▶ [STUDY QUESTIONS]
**A)** In the article on Health Integration Team savings, to what percentage did the Bristol Bones and Joints HIT raise the share of older patients receiving cemented hip replacements?
**B)** Repeat word for word the part of the article on Health Integration Team savings that opens with the words containing "Since 2013, the" and closes with "of their lives.".
**C)** Carry on writing the article on Health Integration Team savings from the point where it stops.

▶ [SELECTED EXCERPT]
+ + + +

Two Health Integration Teams responsible for £340,000 savings annually

Two Health Integration Teams (HITs), Bristol Bones and Joints and STITCH, are responsible for £340,000 annual savings in the city’s two acute trusts, through changes to services and care pathways.

  • 28th March 2017

Two Health Integration Teams (HITs) are responsible for
£340,000 annual savings in the city’s two acute trusts, through changes to
services and care pathways.

Since 2013, the Bristol Bones and Joints HIT has saved North
Bristol NHS Trust £170,000 every year by increasing the proportion of older
patients receiving cemented hip replacements from 40 per cent to 92 per cent. Analysis
of the national joint registry by the University of Bristol showed that
cemented hip replacements have lower failure rates than uncemented in the first ten years after surgery, and are likely to last older
patients the rest of their lives.

Coincidentally, this is exactly the figure that extending
the Liaison Psychiatry Service at the Bristol Royal Infirmary has saved
University Hospitals Bristol NHS Foundation Trust. The changes to the service
were driven through by the Improving Care in Self-Harm HIT (STITCH), informed by
data from their self-harm surveillance register. This figure was identified in
a recent economic evaluation by the National Institute for Health Research Collaboration for Leadership in Applied Health Research and Care West (NIHR
CLAHRC West).

+ + + +

▶ [DATA TO EXAMINE]

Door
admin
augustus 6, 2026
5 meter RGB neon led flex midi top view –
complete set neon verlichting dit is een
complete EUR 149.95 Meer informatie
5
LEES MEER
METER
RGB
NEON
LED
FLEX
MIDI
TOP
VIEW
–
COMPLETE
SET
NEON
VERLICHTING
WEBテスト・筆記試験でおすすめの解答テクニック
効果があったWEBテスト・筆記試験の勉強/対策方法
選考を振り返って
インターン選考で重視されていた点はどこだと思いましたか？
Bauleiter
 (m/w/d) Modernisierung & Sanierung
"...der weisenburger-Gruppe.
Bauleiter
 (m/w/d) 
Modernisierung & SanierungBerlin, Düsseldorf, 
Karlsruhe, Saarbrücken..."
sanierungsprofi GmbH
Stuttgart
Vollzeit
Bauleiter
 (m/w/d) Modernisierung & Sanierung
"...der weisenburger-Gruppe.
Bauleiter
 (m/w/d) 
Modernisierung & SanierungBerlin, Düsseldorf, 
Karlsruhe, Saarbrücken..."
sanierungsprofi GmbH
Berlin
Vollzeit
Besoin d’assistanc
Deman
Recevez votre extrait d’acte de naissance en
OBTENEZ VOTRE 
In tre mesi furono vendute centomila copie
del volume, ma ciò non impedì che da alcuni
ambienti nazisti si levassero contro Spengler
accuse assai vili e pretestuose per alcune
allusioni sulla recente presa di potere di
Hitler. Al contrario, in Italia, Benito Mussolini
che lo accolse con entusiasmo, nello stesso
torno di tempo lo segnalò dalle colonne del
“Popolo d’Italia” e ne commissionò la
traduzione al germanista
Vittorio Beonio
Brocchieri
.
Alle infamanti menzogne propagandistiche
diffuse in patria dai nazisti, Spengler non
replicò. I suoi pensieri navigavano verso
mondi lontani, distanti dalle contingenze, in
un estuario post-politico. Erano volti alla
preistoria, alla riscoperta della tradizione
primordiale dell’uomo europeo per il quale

+ + + +

▶ [TASK RESULTS]
**A)** 92 per cent, up from 40 per cent.

**B)**
Since 2013, the Bristol Bones and Joints HIT has saved North
Bristol NHS Trust £170,000 every year by increasing the proportion of older
patients receiving cemented hip replacements from 40 per cent to 92 per cent. Analysis
of the national joint registry by the University of Bristol showed that
cemented hip replacements have lower failure rates than uncemented in the first ten years after surgery, and are likely to last older
patients the rest of their lives.

**C)**
David Relph, Director of Bristol Health Partners, said:

“This heartening news demonstrates that the Health
Integration Team model can work extremely effectively. At a time of increasing
financial pressure on the NHS, grassroots changes like this, driven by evidence,
are essential for the continued development of services to deliver what’s
needed in the most cost-effective way possible.

“I would like to pay tribute to the leaders of both Bristol Bones and Joints and STITCH, who have made these transformations possible. They have been very persistent and succeeded in driving through changes based on solid evidence, delivering both savings and improved patient care. This combination of evidence, change, better care and savings represents the best of what is possible when we bring people together to work on problems. This is an excellent and very positive example of the work happening across our local health system.”